Institut für Regionalentwicklung und Standortmanagement
Die nachhaltige Entwicklung von Bergregionen bildet den thematischen und räumlichen Schwerpunkt der Forschungstätigkeiten des Instituts für Regionalentwicklung und Standortmanagement. In regionalen, nationalen und internationalen Projekten wird nach umsetzungsorientierten Lösungen und Möglichkeiten geforscht, wie die Lebensqualität in den Wirtschafts- und Erholungsräumen Südtirols und den Alpen, und nicht nur dort, bewahrt bzw. verbessert werden kann.
Das Institut ist dabei in ein internationales Netzwerk bestehend aus Ministerien, öffentlichen Einrichtungen und anderen Forschungsinstituten eingebunden.
Im Forschungsbereich Regionalentwicklung konzentrieren sich die wissenschaftlichen Untersuchungen auf interdisziplinäre Fragestellungen der Verkehrsplanung und der Agrarökonomie sowie des Umwelt- und Naturschutzmanagements.

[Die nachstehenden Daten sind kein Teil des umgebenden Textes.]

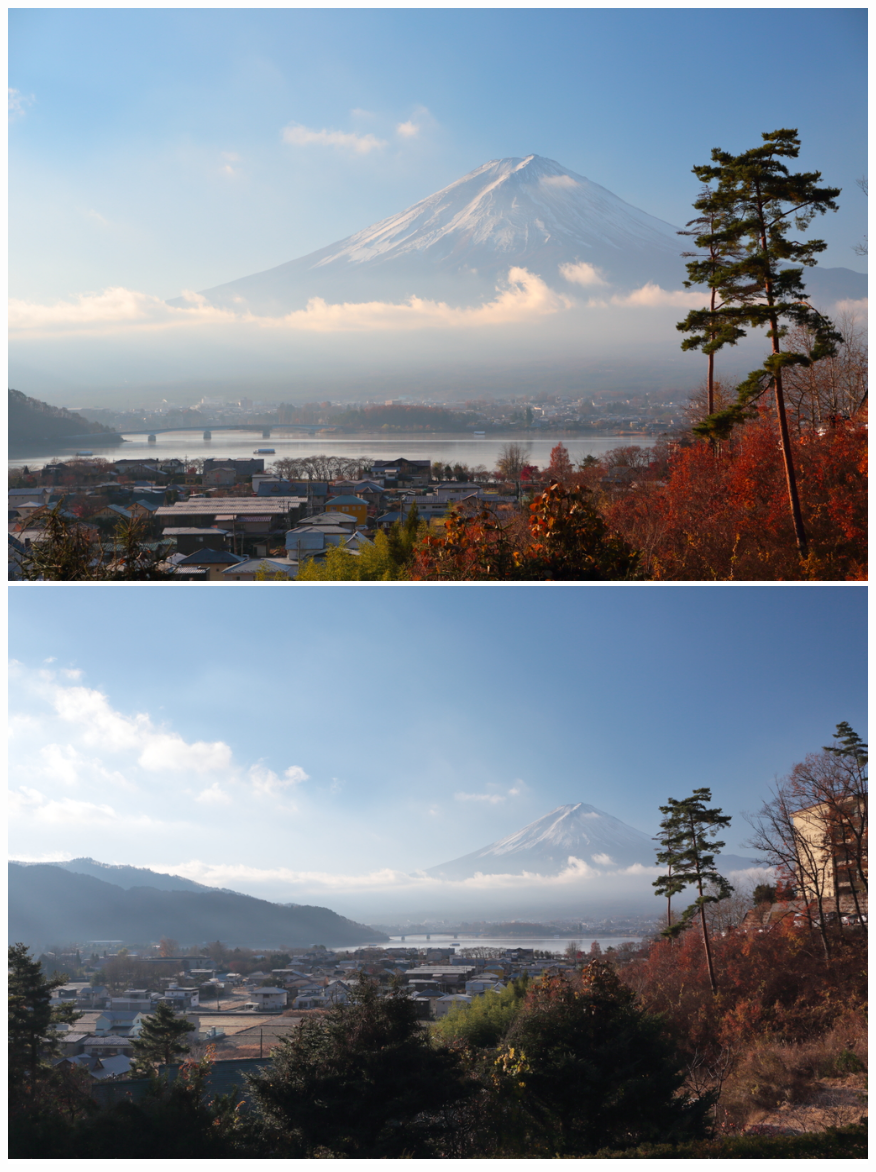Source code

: <a href="20231202_041.JPG" data-lightbox="abc"><img src="20231202_041.JPG" alt="サンプル画像" width="900" /></a>
<a href="20231202_042.JPG" data-lightbox="abc"><img src="20231202_042.JPG" alt="サンプル画像" width="900" /></a>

Ziel ist es, die sozioökonomischen, umweltrelevanten und räumlichen Zusammenhänge zwischen Verkehr, Landnutzung und Naturschutz zu analysieren. Eine große Rolle spielt die kartographische Umsetzung der Forschungsergebnisse mittels des Geographischen Informationssystems (GIS).
Der Forschungsbereich Standortmanagement befasst sich mit den wirtschaftlichen, politischen und räumlichen Rahmenbedingungen, welche gegeben sein müssen, um einen Standort langfristig wettbewerbsfähig zu halten. Inhaltliche Schwerpunkte bilden der Tourismus, die Kultur in ihrem Zusammenspiel mit der Wirtschaft, sowie eine integrierte Orts- und Stadtentwicklung. Dabei geht es um die Entwicklung von Produkten und Dienstleistungen, ein umfassendes Destinations- und Standortmanagement sowie um die Entwicklung von Qualitäts- und Kooperationsstrategien.